## TEXT SECTION
#####
From the original fit, you have knot locations spread through the range of mean_radius in your training data. Together with the degree of the B-spline basis (cubic by default in mboost), these knot locations define the shape of your B-spline basis functions. The default in mboost is to have 20 interior knots, which define 24 cubic B-spline basis functions (don't ask...). Lets call these basis functions $B_j(x); j=1,\dots,24$. The effect of your covariate $x=$``mean_radius`` is represented simply as $$ f(x) = \sum^{24}_j B_j(x) \theta_j $$ This is a very neat trick, because it reduces the hard problem of estimating the unspecified function $f(x)$ to the much simpler problem of estimating linear regression weights $\theta_j$ associated with a collection of synthetic covariates $B_j(x)$.
#####
## TASKS TO CARRY OUT
• 1. According to the B-spline passage, how many cubic basis functions are defined by mboost's default of 20 interior knots?
• 2. Pick up the B-spline passage after its final sentence and carry it forward.
The material placed after the B-spline passage is not needed.

## SUPPLIED MATERIAL
#####
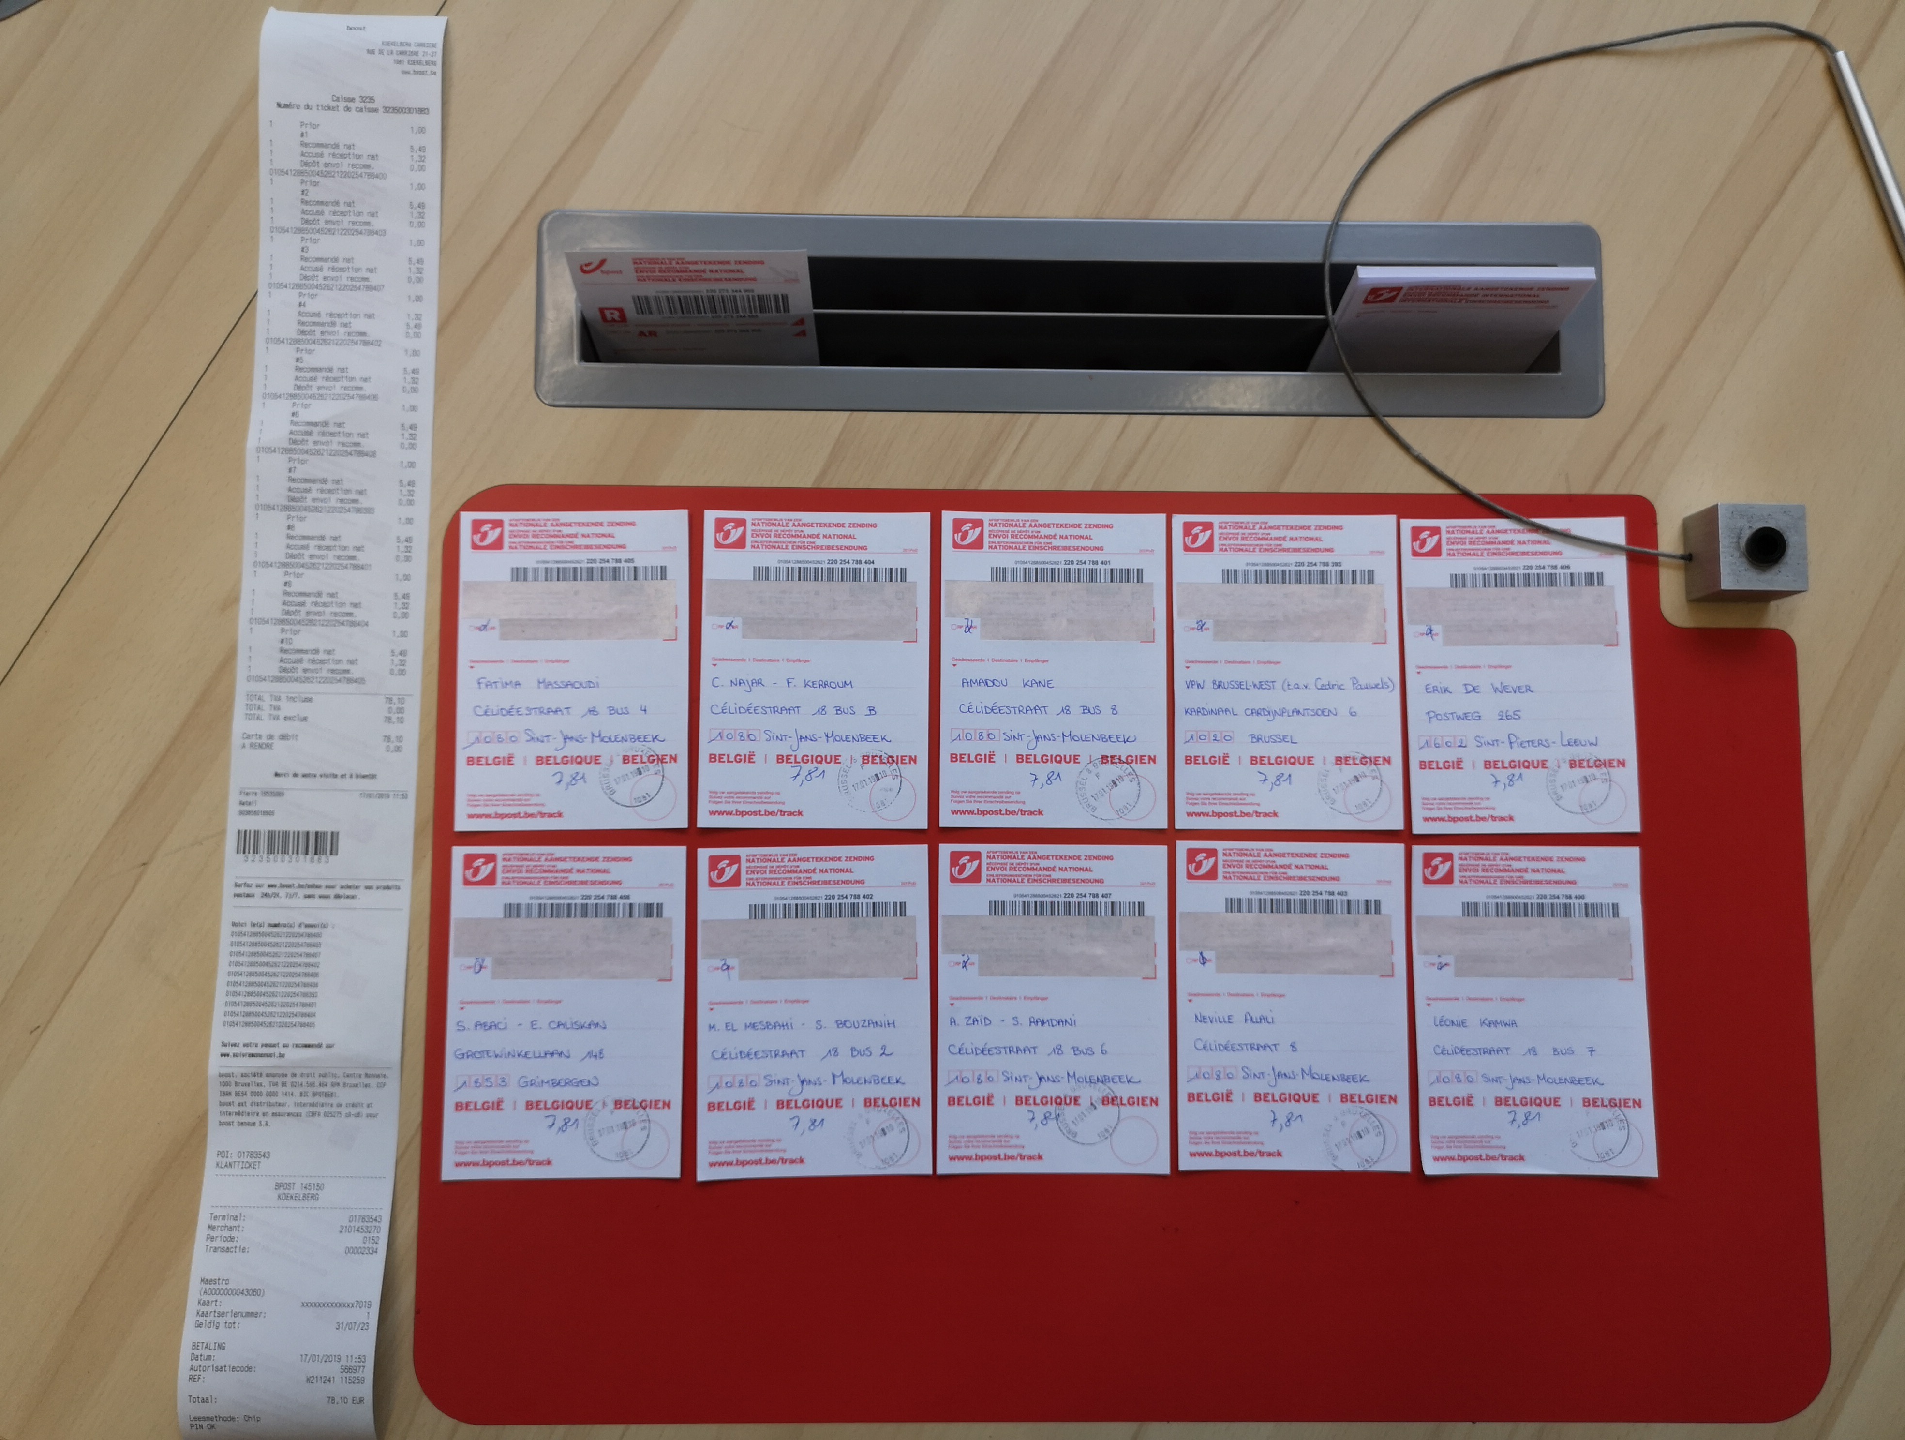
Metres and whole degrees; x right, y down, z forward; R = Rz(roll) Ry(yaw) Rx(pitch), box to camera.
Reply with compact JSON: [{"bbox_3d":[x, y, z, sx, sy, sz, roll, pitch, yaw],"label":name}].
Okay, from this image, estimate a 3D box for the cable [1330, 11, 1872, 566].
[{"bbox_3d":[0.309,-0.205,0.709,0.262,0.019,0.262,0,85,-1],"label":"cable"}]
#####
## ANSWERS
• 1. 24 cubic B-spline basis functions.

• 2.
Prediction then is not that complicated: Given the estimated coefficients $\hat \theta_j$, we need to evaluate the $B_j(\cdot);\; j=1,\dots,24$ for the prediction data $x_{new}$. For that, all we need are the knot locations that define the basis functions for the original data. We then get the predicted values as $$ \hat f(x_{new}) = \sum^{24}_j B_j(x_{new}) \hat\theta_j. $$

Since boosting is an iterative procedure, the estimated coefficients at the stop iteration $m_{stop}$ are actually the sum of the coefficient updates in iterations $1, \dots, m_{stop}$. If you really want to get a grip on the details, take a look at the output you get from

bbs(rnorm(100))$dpp(rep(1,100))$predict,

and go explore from there. For example,

with(environment(bbs(rnorm(100))$dpp(rep(1,100))$predict), newX)

calls

with(environment(bbs(rnorm(100))$dpp(rep(1,100))$predict), Xfun)

to evaluate the $B_j(\cdot)$ on $x_{new}$.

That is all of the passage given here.